CHP Genel Başkan Yardımcısı ve İstanbul Milletvekili Gamze Akkuş İlgezdi’nin hazırladığı “İstanbul’daki Suriyeli Sığınmacılar, Geri Dönme Eğilimleri ve Beklentileri” başlıklı raporda, “Sığınmacılar artan milliyetçiliğin baskısı altında yaşıyorlar. Suriyeli sığınmacıların önemli bir bölümü geleceğini Türkiye’de aramıyor. Geleceğini Suriye’de arayanlar, İstanbul’da yaşayan sığınmacıların en eğitimli kesimlerini oluşturuyor” tespitleri yer aldı.

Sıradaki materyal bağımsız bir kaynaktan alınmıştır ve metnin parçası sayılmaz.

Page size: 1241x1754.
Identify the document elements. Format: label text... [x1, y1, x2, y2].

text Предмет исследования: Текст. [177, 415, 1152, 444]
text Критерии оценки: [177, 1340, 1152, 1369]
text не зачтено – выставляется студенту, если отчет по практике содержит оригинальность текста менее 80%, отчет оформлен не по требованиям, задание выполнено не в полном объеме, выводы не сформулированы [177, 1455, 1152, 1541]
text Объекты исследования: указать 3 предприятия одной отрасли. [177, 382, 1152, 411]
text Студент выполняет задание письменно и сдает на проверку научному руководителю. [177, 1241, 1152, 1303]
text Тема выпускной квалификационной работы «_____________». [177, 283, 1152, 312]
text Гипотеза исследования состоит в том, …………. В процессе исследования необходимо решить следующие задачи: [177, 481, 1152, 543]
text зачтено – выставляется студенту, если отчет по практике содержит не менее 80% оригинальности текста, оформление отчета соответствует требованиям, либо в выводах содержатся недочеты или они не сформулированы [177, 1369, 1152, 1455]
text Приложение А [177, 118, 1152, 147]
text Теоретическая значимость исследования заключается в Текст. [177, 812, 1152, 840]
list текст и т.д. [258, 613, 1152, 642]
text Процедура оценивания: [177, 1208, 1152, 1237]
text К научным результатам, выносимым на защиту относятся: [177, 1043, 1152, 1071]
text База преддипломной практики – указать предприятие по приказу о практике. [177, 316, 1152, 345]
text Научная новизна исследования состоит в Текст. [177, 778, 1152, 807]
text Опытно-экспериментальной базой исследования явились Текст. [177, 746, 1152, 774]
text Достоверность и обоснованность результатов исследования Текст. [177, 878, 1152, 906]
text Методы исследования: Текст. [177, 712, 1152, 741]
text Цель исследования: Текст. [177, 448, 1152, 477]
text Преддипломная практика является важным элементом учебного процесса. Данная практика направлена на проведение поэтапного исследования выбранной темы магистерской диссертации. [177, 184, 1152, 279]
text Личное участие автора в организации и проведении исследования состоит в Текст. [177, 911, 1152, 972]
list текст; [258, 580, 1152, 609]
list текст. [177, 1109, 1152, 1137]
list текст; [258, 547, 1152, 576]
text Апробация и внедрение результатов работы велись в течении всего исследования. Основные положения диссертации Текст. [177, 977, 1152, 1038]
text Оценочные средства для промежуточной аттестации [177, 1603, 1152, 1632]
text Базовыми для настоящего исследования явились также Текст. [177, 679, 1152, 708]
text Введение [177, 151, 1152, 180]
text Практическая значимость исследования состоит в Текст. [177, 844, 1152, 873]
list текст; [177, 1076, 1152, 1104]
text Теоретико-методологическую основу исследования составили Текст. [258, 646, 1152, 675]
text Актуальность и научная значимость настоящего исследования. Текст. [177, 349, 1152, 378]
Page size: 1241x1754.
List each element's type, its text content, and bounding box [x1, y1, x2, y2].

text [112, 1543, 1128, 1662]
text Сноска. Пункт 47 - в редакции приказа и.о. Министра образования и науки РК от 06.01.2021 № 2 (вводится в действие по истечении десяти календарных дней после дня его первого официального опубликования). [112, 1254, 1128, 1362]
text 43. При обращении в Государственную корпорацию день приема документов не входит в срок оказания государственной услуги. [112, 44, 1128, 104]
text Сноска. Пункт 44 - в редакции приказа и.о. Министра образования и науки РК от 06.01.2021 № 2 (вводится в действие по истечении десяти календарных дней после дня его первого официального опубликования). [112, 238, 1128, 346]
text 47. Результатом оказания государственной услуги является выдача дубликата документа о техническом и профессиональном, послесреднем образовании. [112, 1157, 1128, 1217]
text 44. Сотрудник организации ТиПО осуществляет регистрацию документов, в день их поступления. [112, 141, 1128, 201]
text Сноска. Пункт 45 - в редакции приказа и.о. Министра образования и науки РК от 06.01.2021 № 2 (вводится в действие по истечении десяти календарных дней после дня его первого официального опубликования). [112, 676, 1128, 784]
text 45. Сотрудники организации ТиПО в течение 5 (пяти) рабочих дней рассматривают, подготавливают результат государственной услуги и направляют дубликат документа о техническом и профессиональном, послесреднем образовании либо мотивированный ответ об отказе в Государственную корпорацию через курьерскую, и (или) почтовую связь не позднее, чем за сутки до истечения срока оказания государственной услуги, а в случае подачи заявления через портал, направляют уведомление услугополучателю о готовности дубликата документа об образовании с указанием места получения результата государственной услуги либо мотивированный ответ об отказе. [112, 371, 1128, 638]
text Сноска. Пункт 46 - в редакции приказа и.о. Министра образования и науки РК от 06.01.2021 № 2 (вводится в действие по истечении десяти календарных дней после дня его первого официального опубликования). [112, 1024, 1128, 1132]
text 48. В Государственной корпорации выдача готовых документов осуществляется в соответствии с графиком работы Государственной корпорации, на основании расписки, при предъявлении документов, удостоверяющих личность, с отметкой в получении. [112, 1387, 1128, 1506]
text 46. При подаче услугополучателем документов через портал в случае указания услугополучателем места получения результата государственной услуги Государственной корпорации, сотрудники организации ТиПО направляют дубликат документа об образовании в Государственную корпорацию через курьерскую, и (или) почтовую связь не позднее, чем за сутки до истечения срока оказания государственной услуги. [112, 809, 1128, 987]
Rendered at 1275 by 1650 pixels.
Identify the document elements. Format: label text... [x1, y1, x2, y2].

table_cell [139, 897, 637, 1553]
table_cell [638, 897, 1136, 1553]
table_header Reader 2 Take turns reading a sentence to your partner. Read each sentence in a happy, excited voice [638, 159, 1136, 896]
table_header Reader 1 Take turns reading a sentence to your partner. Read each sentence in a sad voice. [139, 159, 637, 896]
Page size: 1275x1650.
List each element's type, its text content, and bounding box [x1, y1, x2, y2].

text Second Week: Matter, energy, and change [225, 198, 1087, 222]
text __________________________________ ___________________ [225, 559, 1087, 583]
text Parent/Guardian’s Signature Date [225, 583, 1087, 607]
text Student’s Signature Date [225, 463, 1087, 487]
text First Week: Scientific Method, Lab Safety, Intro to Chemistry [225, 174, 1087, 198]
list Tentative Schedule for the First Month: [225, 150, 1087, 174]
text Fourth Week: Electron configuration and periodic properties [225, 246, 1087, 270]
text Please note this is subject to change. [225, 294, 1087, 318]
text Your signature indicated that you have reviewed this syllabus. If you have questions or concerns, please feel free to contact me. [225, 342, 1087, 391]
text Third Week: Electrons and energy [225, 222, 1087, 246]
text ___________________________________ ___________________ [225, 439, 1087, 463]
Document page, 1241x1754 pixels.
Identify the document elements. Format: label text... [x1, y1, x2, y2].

İlgezdi’nin, İstanbul’da yaşayan Suriyeli sığınmacılarla yaptığı görüşmelerin ardından hazırladığı ve CHP Genel Başkanı Kemal Kılıçdaroğlu’na sunduğu raporda; İstanbul’daki Suriyeli sığınmacıların geleceklerini hangi ülkede aradıkları, Suriye’ye dönme eğilimleri, CHP’ye yönelik düşünceleri ve beklentileri, Türkiye’deki sorunları ele alındı.

“Irkçı tepkilerin hedefi haline getirmemeliyiz” uyarısı

Raporda; “Öncelikle AKP’nin dış politika, sınır güvenliği ve asayiş alanlarında ülkemizi büyük bir felaketle yüz yüze bırakan politikalarını acımasızca eleştirirken sığınmacıları araçsallaştırmamaya ve onları ırkçı tepkilerin hedefi haline getirmemeye özen göstermeliyiz” önerisi yer aldı.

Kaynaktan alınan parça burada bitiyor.